The Indigenous brigades are part of PrevFogo’s Federal Brigades Program, which is part of IBAMA and is tasked with controlling, preventing and combating forest fires. However, according to a report by Deutsche Welle, between 2019 and 2020, the federal government slashed funding for PrevFogo by 58%, or 13.79 million reais ($2.45 million), impacting the hiring of firefighters to prevent and control forest fires.

Fires between the cities of Miranda e Corumbá. Image by Chico Ribeiro/Governo MT. 

Fewer fines for environmental crimes

Under the administration of President Jair Bolsonaro, IBAMA has been imposing fewer fines throughout Brazil for environmental violations, and the Pantanal is no exception. According to data collected by Agência Pública, there was a 71% drop in the number of flora-related fines in the Pantanal in 2019, the first year of Bolsonaro’s presidency, compared to the previous year. Fines in this category are imposed for infractions including deforestation and illegal burning.

The numbers continued to drop in 2020. By the end of August, 21 fines had been recorded in the municipalities inside the Pantanal. It was the lowest number for the period going back a decade. In 2019, there was more than double that figure, 54 fines, issued within this region between January and August.

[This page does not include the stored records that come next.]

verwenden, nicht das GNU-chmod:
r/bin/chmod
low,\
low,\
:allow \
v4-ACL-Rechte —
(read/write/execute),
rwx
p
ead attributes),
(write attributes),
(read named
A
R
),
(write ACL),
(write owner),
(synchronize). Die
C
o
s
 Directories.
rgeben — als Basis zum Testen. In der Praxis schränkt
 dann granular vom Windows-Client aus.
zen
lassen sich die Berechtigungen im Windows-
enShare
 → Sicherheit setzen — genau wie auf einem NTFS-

The number of fines imposed in 2019 fell in 10 of the 16 municipalities that make up the Pantanal, compared to 2018. Among them is Corumbá, the city with the largest number of fire outbreaks reported this season and where an investigation into possible criminal activity related to the setting of the fires is underway.

“People ended up feeling at liberty to commit environmental crimes. This attitude is being reinforced by the president himself,” an IBAMA firefighter told our reporters, speaking on condition of anonymity. The firefighter said the agency has been having difficulties embargoing properties and destroying the machinery used for environmental crimes, which has made control difficult.

In August, Agência Pública revealed a similar situation in the Amazon, where the number of fines imposed has fallen in regions with more deforestation.

Our reporters sought comment from IBAMA and Funai, the federal agency for Indigenous affairs, but did not receive a response.